***** DATA FOR PROCESSING

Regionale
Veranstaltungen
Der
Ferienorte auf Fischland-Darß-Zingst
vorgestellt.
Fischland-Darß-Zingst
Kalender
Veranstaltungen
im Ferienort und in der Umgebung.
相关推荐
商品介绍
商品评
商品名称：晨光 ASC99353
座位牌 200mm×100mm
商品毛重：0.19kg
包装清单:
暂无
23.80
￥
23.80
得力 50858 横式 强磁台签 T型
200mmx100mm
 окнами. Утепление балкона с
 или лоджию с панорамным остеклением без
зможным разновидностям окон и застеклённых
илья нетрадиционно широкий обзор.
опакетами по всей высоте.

**********
***** DATA FOR PROCESSING

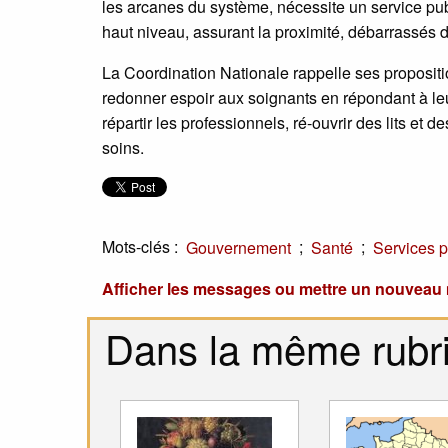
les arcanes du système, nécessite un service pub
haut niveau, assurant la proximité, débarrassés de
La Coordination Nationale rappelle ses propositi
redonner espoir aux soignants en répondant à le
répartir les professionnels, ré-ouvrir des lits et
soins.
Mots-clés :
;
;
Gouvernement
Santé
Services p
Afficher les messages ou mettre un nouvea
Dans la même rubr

**********

EXERCISE PROMPT: Give an exact copy of the lines above from the line with "илья нетрадиционно широкий обзор." up to and including the line with "опакетами по всей высоте.", and leave everything else out.

ANSWER TO THIS EXERCISE:
илья нетрадиционно широкий обзор.
опакетами по всей высоте.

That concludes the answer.